But I’ve cast enough molten metal to know my hands have known the devil.

How will I pay for this slaughter of the lambs?

 

The news tells a tale of four killers as I hammer the guard of a black trigger.

Maybe their mothers are to blame. You know, my brother’s a builder by trade.

I could’ve been a builder. I’m a gunmaker.

 

I dreamed my daughter was a firebomb, who I rocked and sang to all night long.

This trail of bloody dirt and here she stands waiting her turn.

Any man could do her in, right or wrong.

 

My silver stars shine in their case that I sell to buy my pretty girl lace.

The barrel of alloy on her head, easily destroyed.

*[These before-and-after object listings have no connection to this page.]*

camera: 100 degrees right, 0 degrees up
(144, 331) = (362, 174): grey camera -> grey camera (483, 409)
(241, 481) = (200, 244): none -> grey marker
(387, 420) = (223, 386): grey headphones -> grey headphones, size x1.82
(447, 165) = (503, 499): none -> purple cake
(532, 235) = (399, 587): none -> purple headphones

Lately, I can’t look her in the face.

 

Night Feeding

I’m up in the night with my baby.

How many mothers in the world are doing the same thing?

My girl screams in my arms. Is she a wolf or a fawn?

Well, silence wouldn’t save her for long.

 

Maybe she’s screaming at you,

the kind of man I’ve come to know and she’ll know well too.

Who’ll carve your belly with a thorn so all you make is stillborn.

I didn’t want him so I don’t see him anymore.

 

My girl, you’re an animal coming nearer in the dark.

Your call is thunder-wide.

All your enemies hide. All your enemies hide.

 

Maybe she’s screaming at me if again

I trade myself for what’s he’s hunting.

With a rifle’s aim on my head, I taunt him to go on ahead and

take what of my body is left.

 

My girl, you’re an animal coming nearer in the dark.

Your call is thunder-wide.

All your enemies hide. All your enemies hide.

 

My girl, when I birthed you on that bed,

like every mother in the world I screamed down death.

You’re the wolf’s teeth in the fawn’s head.

You don’t need him to kill a beast to make sure you’re fed.

 

My girl, you’re an animal coming nearer in the dark.

Your call is thunder-wide.

All your enemies hide. All your enemies hide.

 

Hue and Cry

I told Mama he was swinging a knife.

She said, “Don’t worry, he knows wrong from right.”

I told her he’s going to take what’s mine.

She said, “Everything will be all right.”

 

Then I saw him coming through the pines,

dragging his knife with his mighty bloodline.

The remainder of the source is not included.